Eylemler başlamadan önce Sırplar, Hırvatlar, Boşnaklara; "Hepimiz birlikteyiz, Sırp-Hırvat-Boşnak kardeşiz" mesajları vermişler, ancak olaylar sadece Boşnakların topraklarında gerçekleşmiştir. Olaylar esnasında Hırvatistan Cumhurbaşkanı Zoran Milanoviç Mostar'ı ziyaret etmiş ve "olayların bu noktaya gelmesinde AB'nin rolü olduğunu" söyleyerek, "Bunlar ekonomik açıdan ümitsiz gidişat ile doğrudan ilintili. Bu yüzden insanlar öfkeli. Hırvatistan'ın da üyesi olduğu AB'nin eğer Bosna ile ilgili daha net ve tutarlı bir politikası olsaydı bunlar yaşanmazdı." demiştir. Batı yine oyununu oynamaktadır.

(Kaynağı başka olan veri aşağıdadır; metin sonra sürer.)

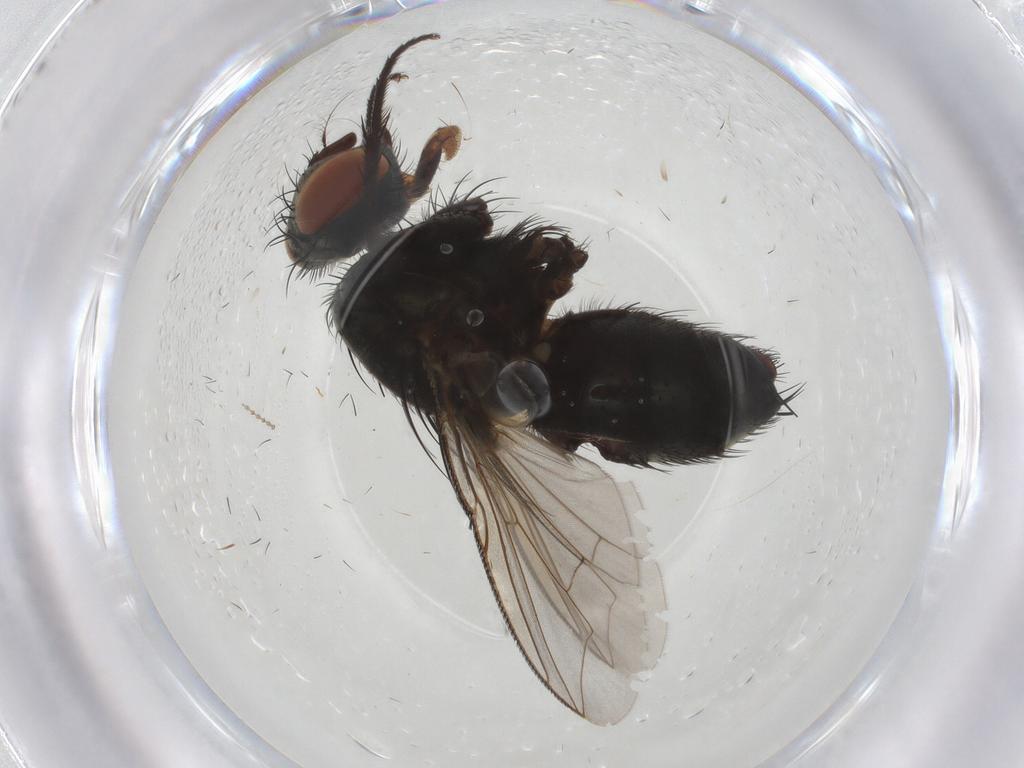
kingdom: Animalia
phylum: Arthropoda
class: Insecta
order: Diptera
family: Sarcophagidae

Bosna Sırp Cumhuriyeti Başkanı Dodik'in açıklamaları ise Sırpların niyetini ortaya koymaktadır; "Bosna-Hersek bu krizi aşamaz. Bölünmeye doğru kayıyor. Büyük bir Yugoslavya bile hayatta kalmayı başaramamışken, 'Küçük Yugoslavya' bunu nasıl başaracak? Uluslararası toplum yorulmuştur ve zaman içerisinde işleyen tarafı kabul edecektir. İşleyen taraf ise Bosna Sırp Cumhuriyeti'dir. Bosna-Hersek'teki olayların Sırp Cumhuriyetine geçmesine izin vermeyeceğiz."

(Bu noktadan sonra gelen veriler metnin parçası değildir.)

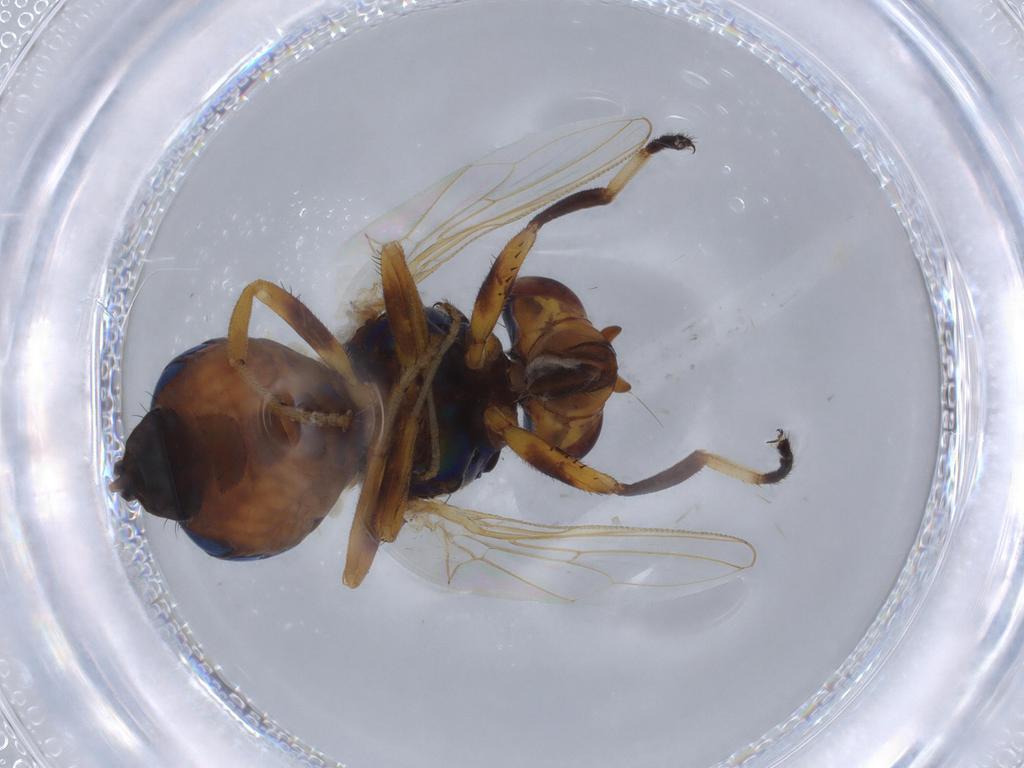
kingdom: Animalia
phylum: Arthropoda
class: Insecta
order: Diptera
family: Ulidiidae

İşsizliğin çok ileri boyutlarda olduğu, yabancı yatırımların bir türlü ülkeye çekilemediği, halkın çok yüksek bir kısmının açlık sınırının altında yaşadığı, yolsuzluk, rüşvet, hırsızlık gibi olayların devam ettiği bu ülkenin bir kıvılcımla alevlenmesi işten bile değildi ve öyle oldu. Tuzla şehrinde başlayan olaylar ülkeye yayılmış, çatışmalar başlamış, hükümet binaları ateşe verilmiş, hatta Bosna-Hersek Devlet Arşivi'ne ait çok önemli tarihi belgeler bile yakılmıştır. Osmanlı ve Macaristan döneminin çok önemli tarihi belgeleri yok edilmiştir.
Bekir İzzetbegoviç; "Kriz uzun zamandır sürüyor. Politikacıların karşılıklı çekişmeleri ülkedeki atmosferi bozuyor. Yatırımcılar kaçıyor, yabancı sermaye ülkeye çekilemiyor. Ülkede bazıları iyi hayat sürerken halkın çok büyük bir kısmı kötü koşullarda yaşıyor." diyerek durumu özetlemektedir.
Gelecekte Bosna-Hersek'te daha kaoslu bir ortam oluşturmak için gereken sinsi adımlar atılmaktadır.
Bu kaos ortamı genişleyerek devam edebilir.
Balkanların diğer sancılı ülkeleri Kosova, Makedonya, Arnavutluk'ta da benzer olaylar yaşanabilir.
Balkanlardaki Müslüman nüfus her zaman Batı dünyasını ürkütmüştür. Bosna Soykırımı ve Balkan Faciası henüz hafızalardan silinmemiştir.